[Joint position lists]

________________________________________

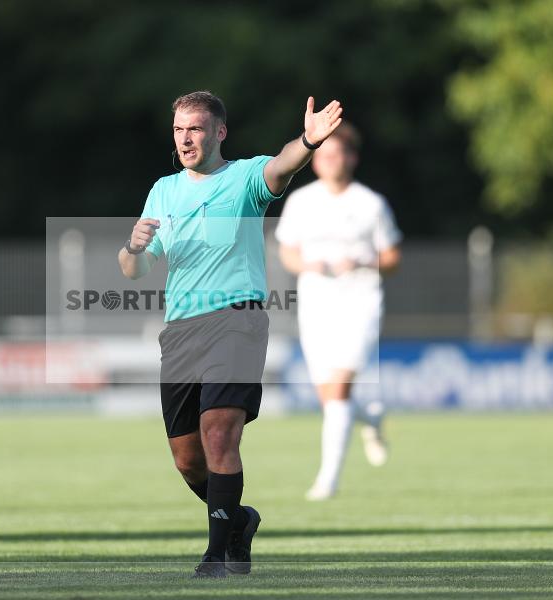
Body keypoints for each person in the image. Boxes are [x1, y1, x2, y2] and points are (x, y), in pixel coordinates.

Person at [118, 91, 342, 577]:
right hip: (180, 331)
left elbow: (282, 166)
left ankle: (218, 554)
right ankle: (238, 521)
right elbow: (135, 270)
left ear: (219, 132)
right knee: (188, 461)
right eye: (178, 130)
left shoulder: (243, 179)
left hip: (236, 322)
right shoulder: (163, 190)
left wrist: (307, 140)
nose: (185, 138)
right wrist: (133, 248)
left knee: (219, 433)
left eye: (195, 128)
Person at [275, 122, 402, 501]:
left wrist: (364, 261)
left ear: (352, 158)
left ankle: (327, 480)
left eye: (340, 153)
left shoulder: (370, 203)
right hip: (316, 305)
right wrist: (307, 266)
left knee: (339, 388)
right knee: (331, 397)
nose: (333, 160)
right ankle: (372, 418)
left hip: (360, 303)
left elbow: (393, 256)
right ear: (315, 161)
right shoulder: (302, 202)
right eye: (325, 154)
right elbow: (288, 251)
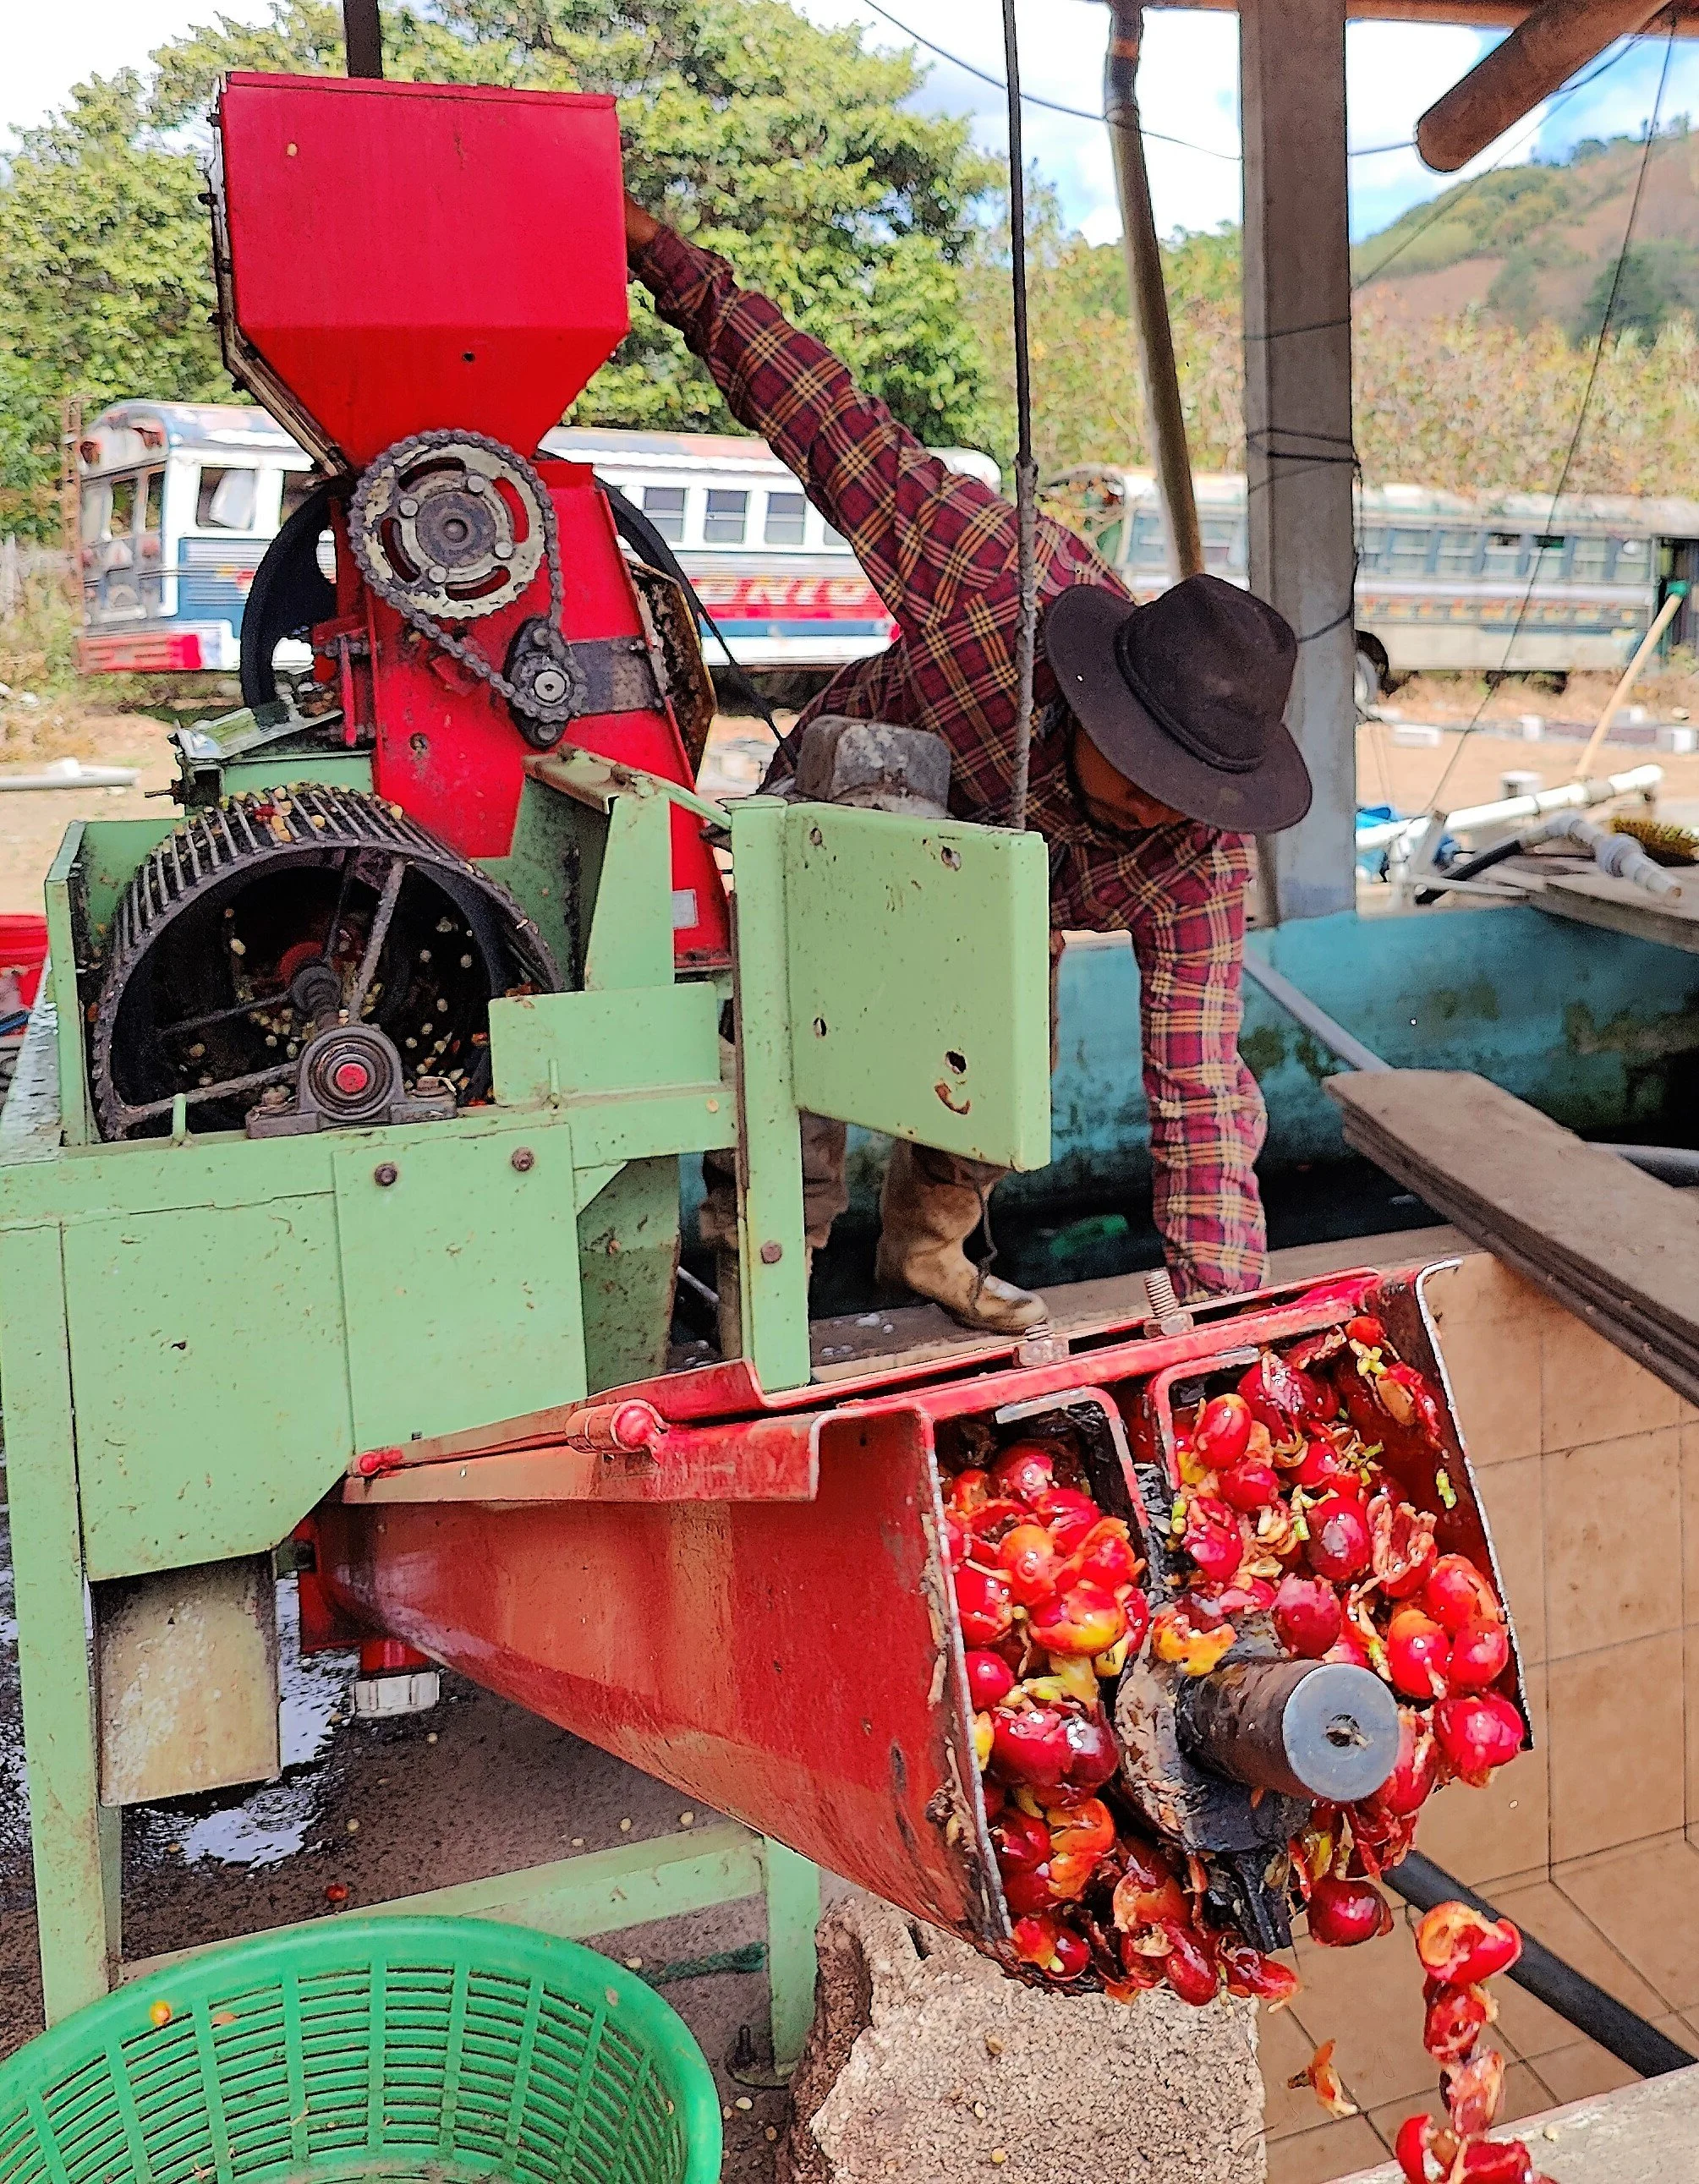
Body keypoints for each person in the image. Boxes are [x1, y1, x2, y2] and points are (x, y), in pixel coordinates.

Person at [622, 194, 1313, 1340]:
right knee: (799, 1041)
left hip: (1003, 890)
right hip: (863, 806)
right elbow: (833, 431)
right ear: (1095, 693)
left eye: (1180, 792)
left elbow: (1198, 1090)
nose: (1151, 805)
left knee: (1000, 1055)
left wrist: (1229, 1321)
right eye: (1140, 764)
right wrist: (668, 261)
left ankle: (928, 1250)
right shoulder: (996, 582)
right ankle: (760, 1269)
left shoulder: (1200, 860)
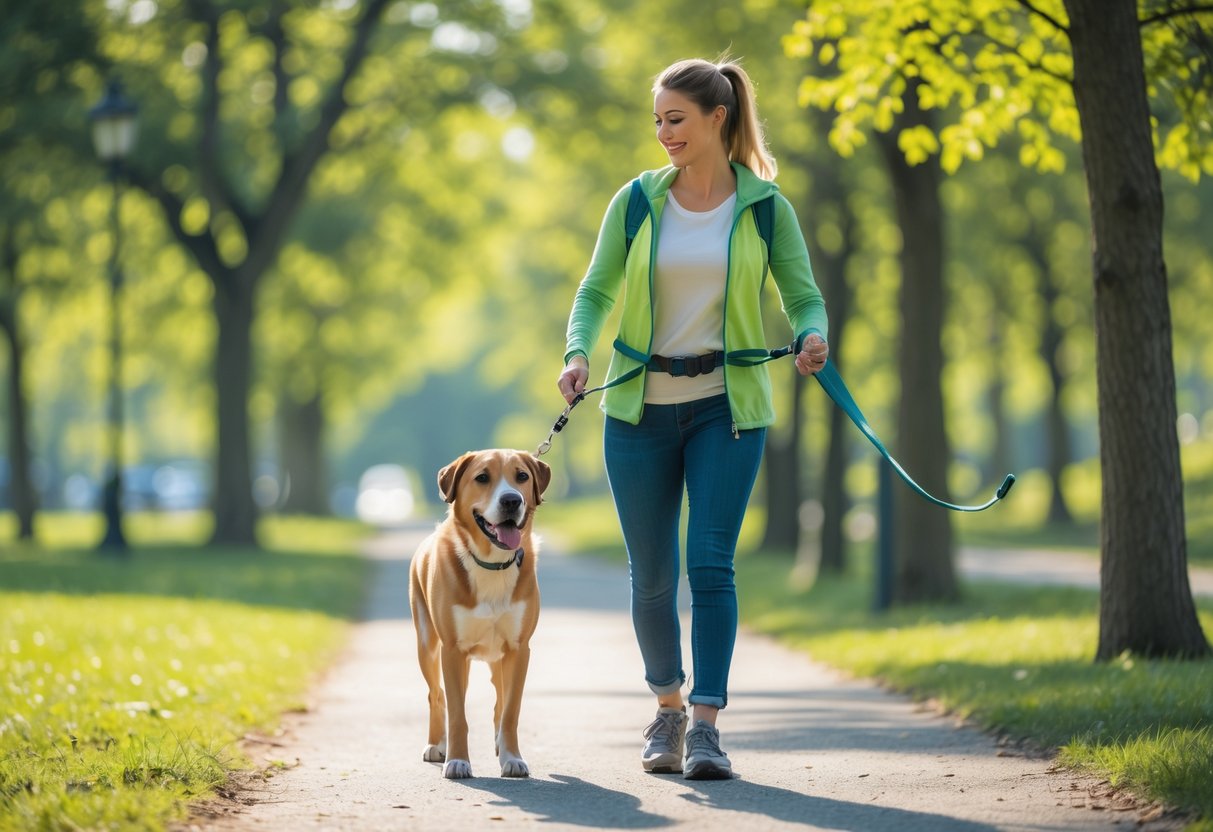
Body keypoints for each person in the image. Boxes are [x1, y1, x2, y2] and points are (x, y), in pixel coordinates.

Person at [557, 57, 830, 780]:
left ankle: (706, 725)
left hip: (727, 409)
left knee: (710, 566)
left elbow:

________________________________________

Apply a filter for "shoulder" to the data above, then copy each line that matches.

left shoulder: (243, 179)
right shoulder: (163, 190)
left shoulder: (370, 203)
right shoulder: (302, 202)
right shoulder: (996, 582)
left shoulder: (1200, 860)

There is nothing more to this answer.